* Begin Text to read *

It is for this reason that there must be strong, independent oversight of the SyS. It is hard to think of an area of government where such review is more important. When one describes the Intelligence and Security Committee (ISC), neither "strong" nor "independent" springs to mind.

First, the theory. Even the ISC selection process is problematic. It is comprised entirely of MPs, appointed by the prime minister. Since they review the actions of the government, there is something of the henhouse fox about it. Then there is the issue of who signs off on the ISC report: nothing may be made public unless the PM first vets it. Anything he considers inappropriate is redacted.

Practice provides no more comfort. After much hullabaloo, the Prime Minister promised on 19 March 2009 that there would be a new policy guiding how agents in the field should respond when they witness prisoner abuse. He said it would be published, after review by the ISC. Eight months later, Kim Howells replied to my enquiry that they had only just received the draft policy. I asked at once how much longer the process would take. Eleven weeks later I have had no response, and no policy has been forthcoming. One wonders whether the looming election has any bearing on this delay.

* End Text to read *
* Begin Dataset entries *

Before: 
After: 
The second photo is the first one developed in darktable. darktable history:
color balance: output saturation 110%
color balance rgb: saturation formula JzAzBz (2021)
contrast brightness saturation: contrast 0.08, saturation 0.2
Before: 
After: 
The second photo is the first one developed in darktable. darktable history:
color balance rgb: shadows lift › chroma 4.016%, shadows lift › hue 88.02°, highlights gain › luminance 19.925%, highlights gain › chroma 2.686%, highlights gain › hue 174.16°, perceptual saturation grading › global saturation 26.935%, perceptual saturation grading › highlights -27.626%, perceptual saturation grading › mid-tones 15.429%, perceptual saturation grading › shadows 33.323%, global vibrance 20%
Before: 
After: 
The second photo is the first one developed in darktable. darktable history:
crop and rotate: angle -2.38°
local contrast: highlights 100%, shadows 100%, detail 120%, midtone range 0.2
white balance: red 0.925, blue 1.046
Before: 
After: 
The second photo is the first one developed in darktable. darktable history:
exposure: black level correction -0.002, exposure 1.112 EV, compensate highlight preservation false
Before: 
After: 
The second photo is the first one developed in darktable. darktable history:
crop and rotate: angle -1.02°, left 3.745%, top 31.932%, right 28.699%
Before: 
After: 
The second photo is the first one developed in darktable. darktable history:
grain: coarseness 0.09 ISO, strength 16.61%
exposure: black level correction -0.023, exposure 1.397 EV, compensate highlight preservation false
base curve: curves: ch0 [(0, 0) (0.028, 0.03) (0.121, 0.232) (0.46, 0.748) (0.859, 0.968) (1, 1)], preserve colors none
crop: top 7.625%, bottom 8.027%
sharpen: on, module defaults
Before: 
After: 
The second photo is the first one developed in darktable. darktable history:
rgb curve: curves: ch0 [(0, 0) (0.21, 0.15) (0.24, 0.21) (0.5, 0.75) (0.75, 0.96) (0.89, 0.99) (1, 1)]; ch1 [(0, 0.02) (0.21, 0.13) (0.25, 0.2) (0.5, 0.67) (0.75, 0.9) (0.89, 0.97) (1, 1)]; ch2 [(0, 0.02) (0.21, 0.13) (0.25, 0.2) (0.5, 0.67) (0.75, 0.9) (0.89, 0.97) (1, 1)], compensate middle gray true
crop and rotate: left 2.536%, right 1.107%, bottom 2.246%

* End Dataset entries *

Work instructions
**A.** In the text on intelligence oversight, who appoints the members of the ISC?
**B.** Repeat the part of the text on intelligence oversight that opens with the words containing "Practice provides no" and closes with "on this delay.".
**C.** Do these statements agree with the text on intelligence oversight? Answer yes or no for each, quoting the words of the text that decide it.
(i) The ISC is made up entirely of MPs.
(ii) The new policy on prisoner abuse was published eleven weeks after the author's follow-up question.
(iii) Nothing in the ISC report may be made public before the prime minister vets it.

Solutions by task
**A.** The prime minister.

**B.**
Practice provides no more comfort. After much hullabaloo, the Prime Minister promised on 19 March 2009 that there would be a new policy guiding how agents in the field should respond when they witness prisoner abuse. He said it would be published, after review by the ISC. Eight months later, Kim Howells replied to my enquiry that they had only just received the draft policy. I asked at once how much longer the process would take. Eleven weeks later I have had no response, and no policy has been forthcoming. One wonders whether the looming election has any bearing on this delay.

**C.**
(i) Yes: "It is comprised entirely of MPs, appointed by the prime minister."
(ii) No: "Eleven weeks later I have had no response, and no policy has been forthcoming."
(iii) Yes: "nothing may be made public unless the PM first vets it."